Around 2.3 million years ago, a 900-kb chunk of DNA broke off, reversed itself, and reattached on the chromosome in the opposite orientation. These kinds of genomic rearrangements (known as inversions) are not entirely uncommon, but what is unusual is that both versions of the chromosome – each with a substantial chunk of DNA pointing in a different direction – still exist in the human gene pool. For more than 2 million years – throughout the entire course of modern human history – these two, distinct forms have been trundled along in our genetic luggage.
Scientists have known about this ancient inversion for about seven years now, but four researchers at the Broad Institute recently took a closer look at this region of the genome, teasing apart its genetic diversity and complexity. They found that the inversion was just the tip of the iceberg.
“This was a locus that we and a thousand of our closest friends in human genetics knew was interesting,” says Steve McCarroll, senior author of a recent Nature Genetics paper that details their findings. “If you’d asked us or other people in human genetics about it, we would have described this inversion, which is common in Europeans. But the inversion turns out not be the most interesting feature of the locus.”
Steve and his colleagues Linda Boettger, Bob Handsaker, and Michael Zody have found that there aren’t just two structural versions of the locus (a locus is a specific location of a gene, or in this case, a string of many genes). Instead, there are nine. After the initial, 2 million year-old rearrangement, much more recent changes began to emerge, including duplications of different parts of the locus. Steve and his colleagues at the Broad Institute specialize in detecting these extra (or in other cases, missing) copies, known as copy number variation (CNVs for short).
The team used two breakthrough approaches – one molecular and one computational – to detect and characterize these nine structures. The researchers chose this particular region, known as 17q21.31, in part because several markers for female fertility and neurological diseases are associated with it, and in part because it is structurally complicated.
“These regions are often ignored simply because of their complexity and because they seem very difficult to study,” Linda explains. “But that’s also what makes them so interesting.”
Because the region is so diverse, the researchers needed to look across about a thousand samples in order for the nine distinct structures to emerge. Existing methods are difficult to scale and apply to this many samples. Instead, the team used a molecular technique called digital droplet PCR to look at this region of the genome in parents and children to find patterns of copy number inheritance. They also used a complementary, computational method to analyze data from the 1,000 Genomes Project. The results of the two methodologies converged on many of the same findings.
“The key to our success was to combine several different techniques,” explains Bob, a senior principal software engineer. “We leverage the new digital droplet PCR technology, but combined this with sequence data analysis from public sources (the 1,000 Genomes Project), which allowed us to validate each approach against the other.”
Mike, a senior computational biologist, began working on this locus in 2006, publishing a paper with his colleague Evan Eichler at the University of Washington. Mike moved on to other projects, but in 2009 he heard that Steve and Linda had made fresh discoveries in the region. He joined them the following year.

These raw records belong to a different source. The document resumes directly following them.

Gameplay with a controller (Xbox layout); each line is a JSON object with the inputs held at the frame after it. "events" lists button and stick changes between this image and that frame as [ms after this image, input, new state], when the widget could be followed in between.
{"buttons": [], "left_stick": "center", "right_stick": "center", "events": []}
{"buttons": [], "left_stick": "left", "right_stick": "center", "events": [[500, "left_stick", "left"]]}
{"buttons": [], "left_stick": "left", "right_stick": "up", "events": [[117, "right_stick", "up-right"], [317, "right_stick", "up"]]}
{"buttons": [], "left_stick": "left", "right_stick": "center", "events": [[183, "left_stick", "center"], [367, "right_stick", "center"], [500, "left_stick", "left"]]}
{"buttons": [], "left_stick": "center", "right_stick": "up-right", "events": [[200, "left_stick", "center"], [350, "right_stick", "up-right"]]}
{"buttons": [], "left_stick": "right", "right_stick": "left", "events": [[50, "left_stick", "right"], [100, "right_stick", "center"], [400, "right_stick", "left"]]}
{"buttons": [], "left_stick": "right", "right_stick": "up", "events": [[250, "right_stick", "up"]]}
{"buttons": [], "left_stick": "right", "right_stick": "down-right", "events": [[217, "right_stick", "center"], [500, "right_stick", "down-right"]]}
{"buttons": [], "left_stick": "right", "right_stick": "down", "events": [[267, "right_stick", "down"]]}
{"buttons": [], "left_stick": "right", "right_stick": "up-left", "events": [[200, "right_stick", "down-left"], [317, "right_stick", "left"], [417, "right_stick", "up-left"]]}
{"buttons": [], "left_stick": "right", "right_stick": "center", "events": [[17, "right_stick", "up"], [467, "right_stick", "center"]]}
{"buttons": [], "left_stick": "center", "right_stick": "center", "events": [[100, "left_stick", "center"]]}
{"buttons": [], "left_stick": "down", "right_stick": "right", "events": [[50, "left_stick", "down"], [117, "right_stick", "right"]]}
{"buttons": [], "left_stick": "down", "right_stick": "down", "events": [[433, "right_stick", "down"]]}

Mike agrees with Bob that the true strength of the project comes from combining different strategies and expertise. “Between the different technologies, including complete, finished sequences for two of the nine versions that we discovered, we were able to describe and classify multiple structural types that we never completely sequenced,” Mike says.
The researchers found many intriguing results, including the fact that two of the structures independently acquired partial duplicate copies of the gene KANSL1. Interestingly, this gene has been shown to affect age-dependent female fertility in fruit flies, offering a potential connection to the relationship between human fertility and this region.
One of the team’s long-term goals is to eventually tie one or more of the nine structures to risk of disease. “We want to get to the point for this locus, and all such loci, where we can see that the phenotype [diseases like Parkinson’s, Celiac, etc.] is traveling with a set of genetic markers for one of these structures,” Steve says.
The methodology that the researchers have used to tease apart structural variation at this locus can now be applied to other complex loci connected to disease.
“Regions of high physical complexity are certainly understudied,” Linda says. “These kinds of projects can be very confusing at the beginning, but when you tease them apart, when you look at copy number and puzzle through it, you will begin to see a beautiful picture of what it all looks like.”